Irregular est mort… vive Irregular !

Photo © Ernesto Timor - poussin qui miaule

shot: apr 18 | printed: today | lyon | meow

Irregular s’arrête. Etonnant, non ?
Avec le temps, il était devenu sans doute trop regular, en tous cas je vais tenter de retrouver un peu de la fraîcheur de mes intentions premières. Une page blanche plutôt qu’une zone trop étroitement formatée. Parfois j’y poserai une image unique mais plus grande et plus présente, parfois plein de photos, en diaporama ou en ribambelle de souvenirs. L’envie aussi d’écrire davantage, être plus explicite (ces textes seront escamotables ou pas, pour ne pas polluer le champ visuel de ceux qui se méfient des mots…). Pour libérer simplement ce nouveau laboratoire des contraintes du reste du site, il volera de ses propres petites ailes, à cette adresse : On a deux vies ! 

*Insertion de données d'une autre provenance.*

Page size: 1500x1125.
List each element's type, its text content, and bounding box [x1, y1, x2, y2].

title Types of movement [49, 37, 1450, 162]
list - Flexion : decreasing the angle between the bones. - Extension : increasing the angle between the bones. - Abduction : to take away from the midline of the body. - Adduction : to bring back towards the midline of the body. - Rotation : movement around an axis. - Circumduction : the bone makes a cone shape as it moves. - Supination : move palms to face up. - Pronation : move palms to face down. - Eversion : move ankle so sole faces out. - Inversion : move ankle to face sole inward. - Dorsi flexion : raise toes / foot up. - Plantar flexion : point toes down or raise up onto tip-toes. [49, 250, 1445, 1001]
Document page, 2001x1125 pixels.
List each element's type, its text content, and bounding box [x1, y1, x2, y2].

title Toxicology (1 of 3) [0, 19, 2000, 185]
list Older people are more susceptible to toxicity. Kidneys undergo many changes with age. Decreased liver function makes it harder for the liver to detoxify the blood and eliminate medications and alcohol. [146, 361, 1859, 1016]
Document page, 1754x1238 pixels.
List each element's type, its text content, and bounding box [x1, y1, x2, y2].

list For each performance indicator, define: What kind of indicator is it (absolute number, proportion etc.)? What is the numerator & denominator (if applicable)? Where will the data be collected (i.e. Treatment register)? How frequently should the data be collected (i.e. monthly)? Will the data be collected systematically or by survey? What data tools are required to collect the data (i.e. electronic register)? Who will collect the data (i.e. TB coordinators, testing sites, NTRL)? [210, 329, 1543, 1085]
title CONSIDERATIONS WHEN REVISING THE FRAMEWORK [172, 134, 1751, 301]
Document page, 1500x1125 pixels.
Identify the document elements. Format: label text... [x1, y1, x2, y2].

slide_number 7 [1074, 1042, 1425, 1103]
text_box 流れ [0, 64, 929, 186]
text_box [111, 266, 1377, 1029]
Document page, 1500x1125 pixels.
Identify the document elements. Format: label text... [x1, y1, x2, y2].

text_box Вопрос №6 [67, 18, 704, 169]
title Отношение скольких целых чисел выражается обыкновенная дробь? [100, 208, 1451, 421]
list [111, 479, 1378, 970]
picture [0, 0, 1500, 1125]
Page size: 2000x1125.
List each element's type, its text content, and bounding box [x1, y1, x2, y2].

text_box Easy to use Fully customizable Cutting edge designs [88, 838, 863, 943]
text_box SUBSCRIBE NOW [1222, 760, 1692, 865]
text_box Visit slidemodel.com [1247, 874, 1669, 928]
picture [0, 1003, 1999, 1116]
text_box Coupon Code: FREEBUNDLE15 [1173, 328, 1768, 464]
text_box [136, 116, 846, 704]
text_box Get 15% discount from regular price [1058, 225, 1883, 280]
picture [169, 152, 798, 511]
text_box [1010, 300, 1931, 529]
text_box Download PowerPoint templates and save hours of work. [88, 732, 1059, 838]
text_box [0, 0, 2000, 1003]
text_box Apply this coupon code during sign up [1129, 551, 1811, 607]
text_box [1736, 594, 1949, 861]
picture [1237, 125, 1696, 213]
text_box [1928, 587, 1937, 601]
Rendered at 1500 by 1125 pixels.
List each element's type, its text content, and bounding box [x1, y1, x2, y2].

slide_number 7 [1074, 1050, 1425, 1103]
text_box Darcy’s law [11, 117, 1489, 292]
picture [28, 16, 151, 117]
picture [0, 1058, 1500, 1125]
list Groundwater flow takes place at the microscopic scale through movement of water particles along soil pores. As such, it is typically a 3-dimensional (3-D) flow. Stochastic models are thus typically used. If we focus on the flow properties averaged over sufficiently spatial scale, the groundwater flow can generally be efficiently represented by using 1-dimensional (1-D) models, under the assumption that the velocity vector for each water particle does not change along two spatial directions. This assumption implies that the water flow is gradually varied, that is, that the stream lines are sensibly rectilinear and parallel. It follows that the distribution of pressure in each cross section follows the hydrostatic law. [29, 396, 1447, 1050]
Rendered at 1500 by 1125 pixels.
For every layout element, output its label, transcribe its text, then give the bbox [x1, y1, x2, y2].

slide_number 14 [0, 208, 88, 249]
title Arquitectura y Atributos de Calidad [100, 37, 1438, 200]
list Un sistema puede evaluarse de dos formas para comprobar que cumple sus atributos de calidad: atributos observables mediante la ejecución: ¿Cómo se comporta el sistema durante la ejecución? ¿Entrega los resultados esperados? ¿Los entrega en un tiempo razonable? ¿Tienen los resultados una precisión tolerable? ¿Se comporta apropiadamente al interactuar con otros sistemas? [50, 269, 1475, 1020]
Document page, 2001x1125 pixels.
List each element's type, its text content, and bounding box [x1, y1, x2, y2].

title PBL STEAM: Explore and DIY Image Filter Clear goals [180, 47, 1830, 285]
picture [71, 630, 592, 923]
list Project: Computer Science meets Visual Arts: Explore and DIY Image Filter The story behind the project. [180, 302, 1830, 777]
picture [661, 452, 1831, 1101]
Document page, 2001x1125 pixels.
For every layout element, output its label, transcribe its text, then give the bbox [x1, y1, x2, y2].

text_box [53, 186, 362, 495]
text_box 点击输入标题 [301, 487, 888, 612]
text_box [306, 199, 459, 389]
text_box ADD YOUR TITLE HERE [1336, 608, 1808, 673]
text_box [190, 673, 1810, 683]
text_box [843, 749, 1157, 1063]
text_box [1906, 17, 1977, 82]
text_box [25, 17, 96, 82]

Le reste de ce site n’est pas affecté, les rubriques habituelles proposent les nécessaires présentations ou traces des projets, les portfolios de best of… Quant aux archives d’Irregular, elles demeurent bien sûr accessibles sous leur forme d’origine.

A bientôt, ici ou là !

Comme un aviateur dans un ascenseur

Photo © Ernesto Timor - Part-Dieu

shot: jan 17 | printed: today | lyon | give me a lift

Je suis sorti, je me suis arrêté sur les marches, l’avais-je bien remerciée, ou alors j’étais parti en murmurant mon au revoir, et merci ? Il m’arrive de parler plus bas que terre comme qui dirait. Je me souviens de plus en plus mal des choses du jour. Parfois, mes pas me mènent vers l’avant mais ils pourraient aussi bien décider de faire demi-tour, ou de m’avancer en arrière. La pluie s’était arrêtée. J’ai espéré qu’on ait de la neige ces prochaines semaines pour le plaisir enfantin que ça me donne, et puis, parce que j’ai pris des photos de banlieue sous la neige depuis plus de quarante années, et j’avais vraiment tout mon temps aujourd’hui, pour continuer.

Photos volées, de Dominique Fabre (éd. l’Olivier, 2014).

Un roman triste sur un gars débarqué de la société un peu tôt à son goût, et qui se raccroche plus ou moins à son passé de photographe. Certes bourré d’erreurs sur le sujet de la photo mais touchant à plus d’un titre…
Ma photo aussi elle est un peu volée, volée à la rue. Quant au titre du post il me vient d’Higelin, c’est nostalgique aussi mais en plus drôle.